Nostr or the like wont be involved for Accrescent, it's been designed to compliment GrapheneOS to be a private and secure app store in the same fashion that GrapheneOS is. There had been interests for us using Accrescent for a long time and this addition coming in a time where people are into using other app stores is just a coincidence. Accrescent has been in active development and maintenance since 2021 and we had expressed interest to mirror it in our Apps app for a while. > Accrescent's catalog is maintained by a respected community member and checks dev signatures on a third-party database on Github. Correct me if I'm wrong. This is not done through GitHub rather Accrescent's own hosted infrastructure. When you open the app it will download the current repository metadata JSON which has the app names, ID, signing cert hashes, etc. > Users will be able to cryptographically verify an artifact came from a developer using nostr. They can do so directly, relying on a web-of-trust check, or indirectly via curators (choose your own walled gardens). For Accrescent, apps are verified by key pinning of the apps and signing of the app store's repository data.
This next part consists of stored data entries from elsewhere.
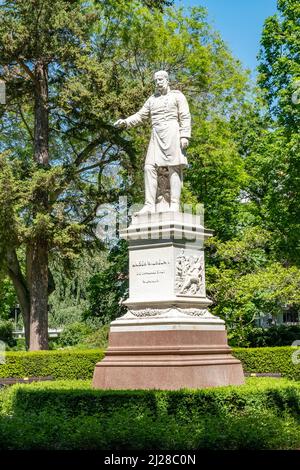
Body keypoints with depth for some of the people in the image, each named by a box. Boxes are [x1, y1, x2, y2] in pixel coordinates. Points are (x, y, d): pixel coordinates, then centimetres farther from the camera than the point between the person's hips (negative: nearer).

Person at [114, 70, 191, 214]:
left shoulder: (177, 95, 9)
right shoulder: (152, 99, 23)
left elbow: (185, 117, 1)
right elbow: (140, 115, 20)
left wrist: (185, 136, -12)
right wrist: (125, 122, 1)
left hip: (172, 133, -5)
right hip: (156, 136, 5)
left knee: (174, 167, -11)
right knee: (150, 167, -9)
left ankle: (175, 205, -17)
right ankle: (149, 205, -14)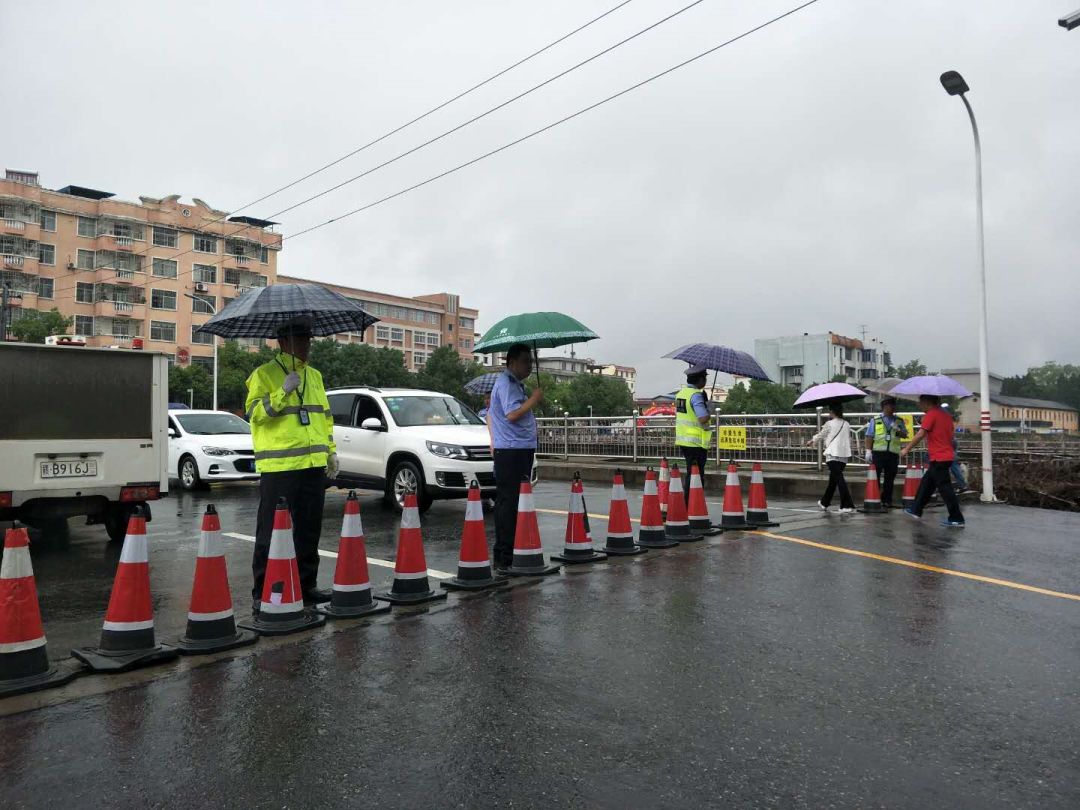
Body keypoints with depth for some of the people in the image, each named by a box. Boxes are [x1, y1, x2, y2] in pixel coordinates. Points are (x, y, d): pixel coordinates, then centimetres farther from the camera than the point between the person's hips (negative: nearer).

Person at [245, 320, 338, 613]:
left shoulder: (314, 376, 18)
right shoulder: (265, 374, -1)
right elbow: (255, 413, -12)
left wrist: (331, 451, 17)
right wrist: (283, 392, -22)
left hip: (314, 465, 6)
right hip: (278, 467, -6)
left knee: (309, 530, 12)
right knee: (271, 532, -2)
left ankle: (307, 585, 23)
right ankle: (262, 593, 7)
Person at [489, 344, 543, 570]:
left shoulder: (515, 383, 21)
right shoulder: (506, 383, -12)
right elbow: (512, 414, -24)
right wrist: (533, 399, -14)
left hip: (521, 449, 11)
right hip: (511, 451, -11)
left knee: (506, 502, 13)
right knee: (509, 503, -10)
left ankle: (504, 553, 20)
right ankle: (504, 556, -7)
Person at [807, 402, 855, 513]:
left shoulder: (829, 424, -5)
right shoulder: (847, 424, 10)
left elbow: (820, 436, 8)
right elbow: (849, 439, 19)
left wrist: (811, 442, 27)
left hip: (833, 455, -6)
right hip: (844, 456, 6)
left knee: (839, 479, -10)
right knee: (833, 480, 17)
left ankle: (847, 506, -19)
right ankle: (824, 503, 30)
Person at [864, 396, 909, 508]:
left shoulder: (899, 421, 14)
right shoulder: (875, 420, 6)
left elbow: (905, 435, 12)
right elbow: (869, 437, 3)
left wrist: (898, 430, -8)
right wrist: (868, 451, -5)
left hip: (893, 453, 3)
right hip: (878, 453, -2)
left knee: (889, 479, 5)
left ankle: (887, 501, 14)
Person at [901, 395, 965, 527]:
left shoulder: (931, 414, -11)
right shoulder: (945, 414, 14)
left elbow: (920, 435, -16)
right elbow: (950, 435, 20)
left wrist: (906, 449, -10)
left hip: (939, 458, -9)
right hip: (947, 455, 9)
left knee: (944, 487, -6)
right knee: (926, 482, 18)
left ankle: (957, 519, -4)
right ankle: (916, 510, 26)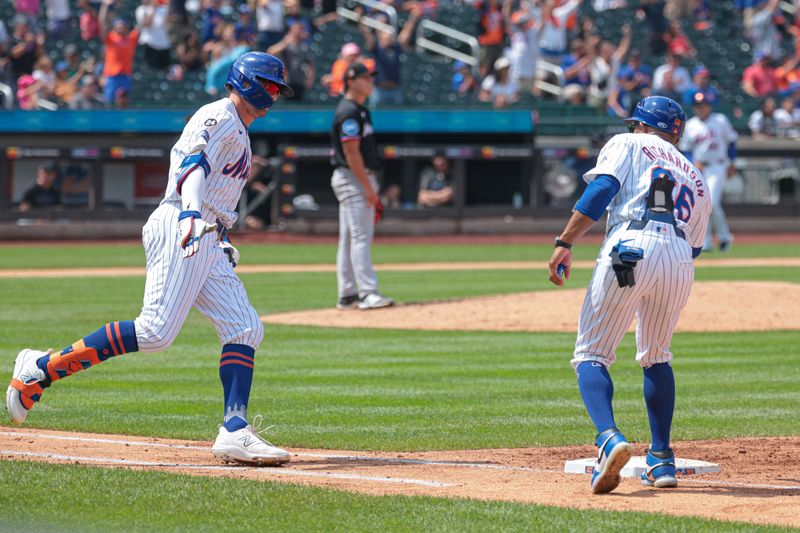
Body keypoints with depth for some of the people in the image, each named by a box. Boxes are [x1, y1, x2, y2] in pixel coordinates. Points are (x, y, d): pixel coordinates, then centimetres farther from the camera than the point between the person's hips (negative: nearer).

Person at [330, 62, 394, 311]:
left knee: (349, 238, 10)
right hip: (353, 179, -10)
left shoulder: (360, 110, 18)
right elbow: (351, 152, -19)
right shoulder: (348, 111, -14)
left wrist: (370, 187, 19)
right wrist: (368, 187, -21)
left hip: (362, 179, 10)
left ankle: (347, 295, 12)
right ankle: (368, 293, -17)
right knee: (361, 236, -13)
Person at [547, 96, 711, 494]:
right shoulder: (695, 177, 32)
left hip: (631, 249, -5)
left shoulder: (627, 144, 18)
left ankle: (609, 437, -27)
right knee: (656, 357, 25)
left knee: (591, 355, 0)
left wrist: (565, 243, -5)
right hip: (680, 261, 5)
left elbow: (600, 190, -1)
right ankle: (661, 460, 19)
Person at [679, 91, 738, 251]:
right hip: (698, 168, 4)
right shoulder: (691, 125, 5)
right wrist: (694, 162, -11)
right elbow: (686, 149, 7)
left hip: (717, 167, -4)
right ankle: (706, 241, 15)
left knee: (712, 202, -17)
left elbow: (731, 141, 9)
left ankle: (724, 235, 1)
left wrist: (731, 164, 5)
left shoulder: (720, 121, -1)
The repository is signed by Accrescent and verified with the repository data public key (hard coded into the app) before it can be fetched. It has downgrade protection and also has a minimum revision hard coded to protect against being served old metadata on first use. It also can support key rotation. Downloading an app will make the client check the signed repository metadata and compare the app's certificate hash, minimum version, and app name from the signed repository metadata. If any of the parameters do not match it will not install the app for you. For updates it does not matter as Android won't let you update apps with a different certificate than your currently installed version. Minimum version protects against first install of an insecure, older version, and app name protects against malicious copycat apps. When someone submits an app on the Accrescent developer console (whitelist only right now) for the first time, it will put a hash of their app's signing key to the repository metadata. This makes sure users are only downloading apps by the real developer.

Regardless, when using an app store you are required to trust the app itself, the party who maintains the app, and the source of the apps. If your source to get the apps is from the same party who develops the app store, there is less parties to trust. It's a big reason we provide the option to install the apps like Markup, Android Auto, or Play Services directly from GrapheneOS as well. You'd only need to trust the apps and the developers rather than an arbitrary additional party just to get those apps specifically.

You will need to be on the latest GrapheneOS App Store, it may not have reached everyone yet. If you don't have it then try select Beta and update. You are free to set it back to Stable after updating.

Accrescent is alpha software (in terms of features) and likely wouldn't be appropriate to distribute it wider without further improvement. It is the maintainer's choice. It would be better for the future.

Transcribro, AppVerifier and BeauTyXT is by the same developer who worked on our Info app. Anyone looking for a voice input, app signature verifier or text / notes editor are free to use any of those.